Rudimentary Sign Languages of the 19th Century Were Not the Same As Modern ASL.

An early image of a Deaf community

Image George Dalgarno system for signing.
Image hand layout for signing.
Harold Clark’s talking glove developed for WWI veterans.

Katie Booth believes that Bell’s opposition to signing as it was 140 years ago meant he would try to prevent deaf people today from using modern American Sign Language (ASL). This is mere speculation, like saying someone wouldn’t buy a Tesla because stagecoaches were a rough ride.

There were many different systems for spelling based on pointing to positions on fingers including the system devised at Oxford University in 1661 by George Dalgarno (upper left) and Harold Clark’s “talking glove” developed for veterans injured in World War I (upper right). Finger spelling could be left-handed, right-handed, or two-handed, and different systems used different positions for letters.

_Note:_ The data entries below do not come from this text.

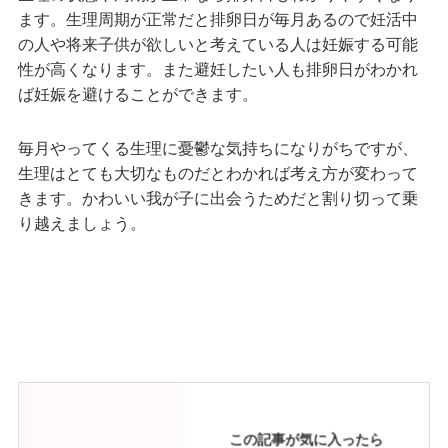
ます。生理周期が正常だと排卵日が毎月あるので妊活中
の人や将来子供が欲しいと考えている人は妊娠する可能
性が高くなります。また避妊したい人も排卵日がわかれ
ば妊娠を避けることができます。
毎月やってくる生理に憂鬱な気持ちになりがちですが、
生理はとても大切なものだとわかれば考え方が変わって
きます。かわいい我が子に出会うためだと割り切って乗
り越えましょう。
この記事が気に入ったら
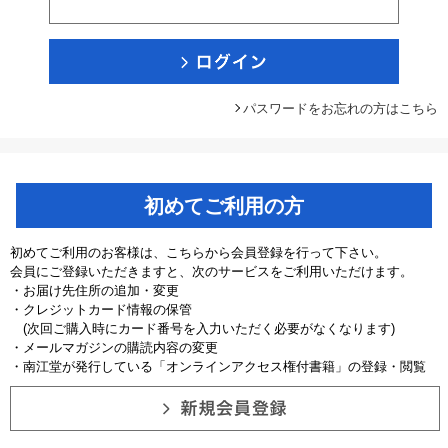
パスワードをお忘れの方はこちら
初めてご利用の方
初めてご利用のお客様は、こちらから会員登録を行って下さい。
会員にご登録いただきますと、次のサービスをご利用いただけます。
・お届け先住所の追加・変更
・クレジットカード情報の保管
(次回ご購入時にカード番号を入力いただく必要がなくなります)
・メールマガジンの購読内容の変更
・南江堂が発行している「オンラインアクセス権付書籍」の登録・閲覧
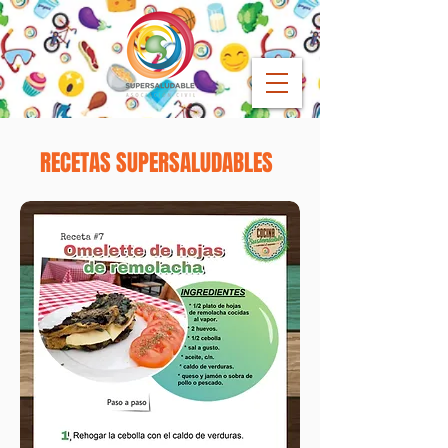
RECETAS SUPERSALUDABLES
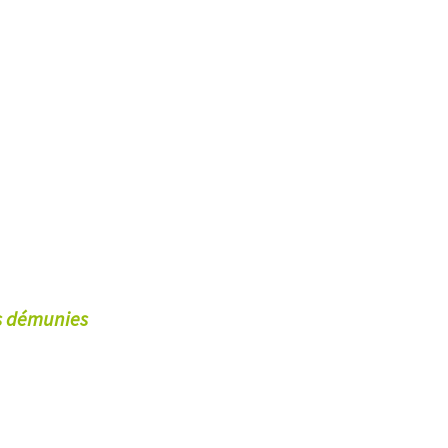
es démunies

In addition to finger spelling, some systems used hand gestures to spell, such as in the sign language manual written by Gallaudet professor George Gordon.

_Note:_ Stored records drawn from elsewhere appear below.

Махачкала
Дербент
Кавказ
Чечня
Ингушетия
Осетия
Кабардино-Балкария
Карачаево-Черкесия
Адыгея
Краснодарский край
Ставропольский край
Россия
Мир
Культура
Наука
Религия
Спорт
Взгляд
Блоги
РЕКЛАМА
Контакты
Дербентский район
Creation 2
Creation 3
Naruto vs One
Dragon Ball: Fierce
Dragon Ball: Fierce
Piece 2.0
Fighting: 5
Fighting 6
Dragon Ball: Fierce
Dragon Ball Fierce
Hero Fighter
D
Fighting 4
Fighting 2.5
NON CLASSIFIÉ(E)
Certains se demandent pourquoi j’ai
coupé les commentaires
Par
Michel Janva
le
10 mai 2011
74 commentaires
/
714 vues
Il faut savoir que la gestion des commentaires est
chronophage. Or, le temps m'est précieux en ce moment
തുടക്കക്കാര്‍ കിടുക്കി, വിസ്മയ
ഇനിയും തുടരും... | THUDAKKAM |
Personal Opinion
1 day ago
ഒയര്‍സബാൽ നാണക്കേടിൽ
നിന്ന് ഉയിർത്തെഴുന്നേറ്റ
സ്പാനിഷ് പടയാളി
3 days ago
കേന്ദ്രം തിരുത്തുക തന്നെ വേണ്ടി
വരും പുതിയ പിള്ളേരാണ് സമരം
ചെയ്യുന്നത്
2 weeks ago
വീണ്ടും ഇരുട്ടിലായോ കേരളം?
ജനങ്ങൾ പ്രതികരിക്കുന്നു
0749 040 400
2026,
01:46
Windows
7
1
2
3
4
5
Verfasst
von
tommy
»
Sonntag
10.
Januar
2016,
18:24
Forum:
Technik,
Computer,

Until the 20th Century, there was no ​standardized sign language like today’s ASL, but rather many different spelling and gesture systems that were not interchangeable. These included spelling by pointing to positions on fingers or by hand gestures, Abbe De L’Epee’s two-handed system for spelling of French words, MVSL (Martha’s Vineyard) signs, and Thomas Gallaudet’s rudimentary Hartford system of signs based on Abbe De L’Epee’s spelling system.

​There were also a number of “phonomimic systems” using hand positions to represent sounds made in human speech. This has led to great confusion today about what the “Manual Method” was in the 19th Century. It certainly wasn’t modern ASL, as some believe.